Ciente disso, em outra frente, mais pragmática, mas no mesmo sentido, labuta agora o Deputado Rodrigo Maia, também conhecido pela alcunha “botafogo” nas planilhas da ODEBRECHT. Sugere o filho de César Maia (outro enrolado com a Justiça), que “não há como o governo escapar de uma Comissão Parlamentar de Inquérito – CPI em razão da questão da falta de oxigênio em Manaus”. Maia, o novo/antigo aliado da extrema-esquerda quer criar o “fato determinado” que caracterize uma CPI, para que daí surja um eventual crime de responsabilidade capaz de motivar um pedido de impeachment. Se tudo sair como planejado, o Baleia Rossi estará a postos como presidente da Câmara dos Deputados para o serviço seboso.
Voltemos a Schopenhauer. Da falácia da ampliação indevida decorrem outras formas de ganhar o debate sem ter razão. Uma delas é a mudança de sentido de frases ou palavras. Tomemos a declaração do ex-ministro em forma de pergunta: “Respostas como ‘e daí?’ ou ‘não sou coveiro’ não sinalizam um caminhar na contramão da Constituição?” Ora, é obvio que as frases infelizes do Bolsonaro não são mais do que isso mesmo – infelizes. Vistas em seu contexto, cada uma das respostas dadas pelo Presidente foi, no máximo, indelicada. Que história é essa de “caminhar contra a constituição”? Neste caso, Brito altera o sentido da frase de Bolsonaro (Schopenhauer explica) e o ataca sem nenhuma lógica.

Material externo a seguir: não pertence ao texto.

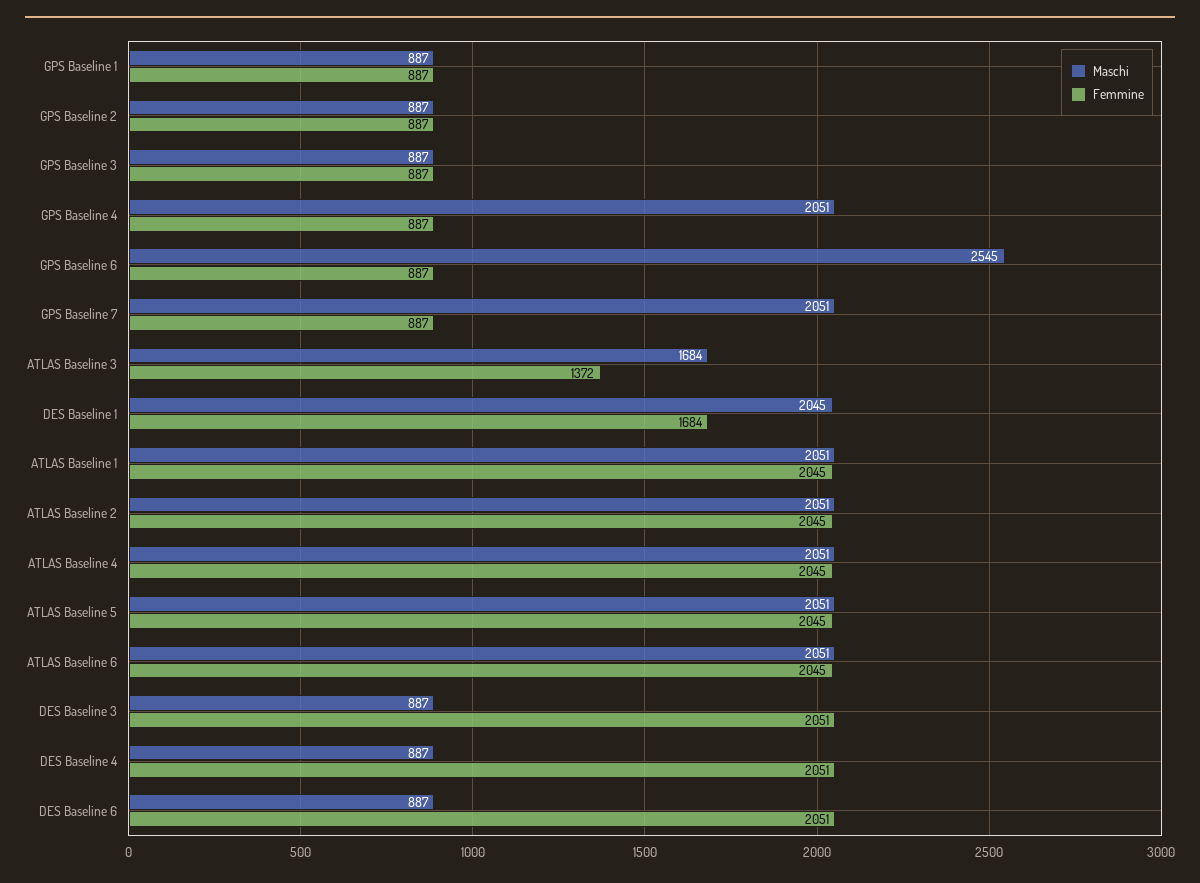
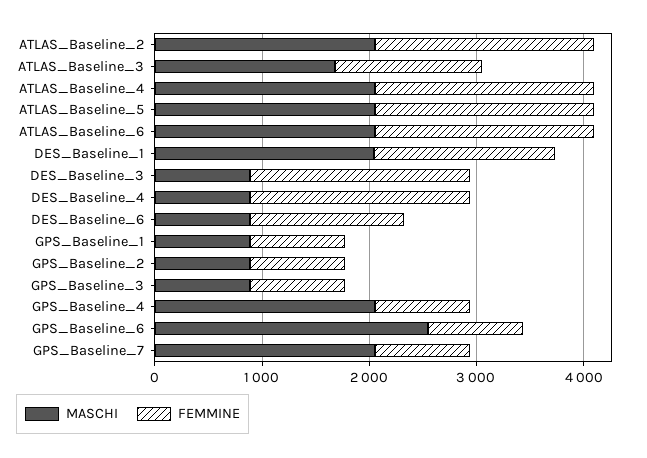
  {
    "Maschi": {
      "GPS Baseline 1": 887,
      "GPS Baseline 2": 887,
      "GPS Baseline 3": 887,
      "GPS Baseline 4": 2051,
      "GPS Baseline 6": 2545,
      "GPS Baseline 7": 2051,
      "ATLAS Baseline 3": 1684,
      "DES Baseline 1": 2045,
-     "ATLAS Baseline 1": 2051,
      "ATLAS Baseline 2": 2051,
      "ATLAS Baseline 4": 2051,
      "ATLAS Baseline 5": 2051,
      "ATLAS Baseline 6": 2051,
      "DES Baseline 3": 887,
      "DES Baseline 4": 887,
      "DES Baseline 6": 887
    },
    "Femmine": {
      "GPS Baseline 1": 887,
      "GPS Baseline 2": 887,
      "GPS Baseline 3": 887,
      "GPS Baseline 4": 887,
      "GPS Baseline 6": 887,
      "GPS Baseline 7": 887,
      "ATLAS Baseline 3": 1372,
      "DES Baseline 1": 1684,
-     "ATLAS Baseline 1": 2045,
      "ATLAS Baseline 2": 2045,
      "ATLAS Baseline 4": 2045,
      "ATLAS Baseline 5": 2045,
      "ATLAS Baseline 6": 2045,
      "DES Baseline 3": 2051,
      "DES Baseline 4": 2051,
-     "DES Baseline 6": 2051
+     "DES Baseline 6": 1400
    }
  }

Novamente, está sendo intelectualmente desonesto.
Em outro trecho, Ayres Brito insinua que o presidente “adota como estilo um ódio governamental de ser, uma incompatibilidade com a Constituição. É um mandato de costas para a Constituição, se torna uma ameaça a ela”. Notaram a palavra ódio colocada na frase sem cabimento? Ela apareceu aí do nada? Não. No melhor estilo descrito pelo filósofo alemão ela foi inserida como sinônimo de qualquer coisa que se queira, para que se possa atacar este “ódio” fantasioso. Que contorcionismo hermenêutico encontraria sentido neste “ódio governamental”? Entretanto, o sujeito – Bolsonaro, terá que se defender dessa sinonímia picareta criada apenas para atacá-lo.
Enfim, percebe-se ao olhar de modo um pouquinho mais apurado, que nos dias de hoje a “verdade” lida nos jornalões não existe. A grande mídia morreu. A imprensa mainstream renunciou ao seu melhor papel, o da informação, e dedica-se exclusivamente a militar por uma causa – o progressismo e a necessária eleição de governos de esquerda. Para isto, atrai, como vimos, uma autoridade do mundo jurídico, o que também já está em Schopenhauer (argumento da autoridade), que se presta ao serviço de construir em entrevista flagrantemente guiada, uma falácia ampliada indevidamente, visando sustentar a viabilidade jurídica de um impeachment contra o presidente que se elegeu e se sustenta contra todo o establishment.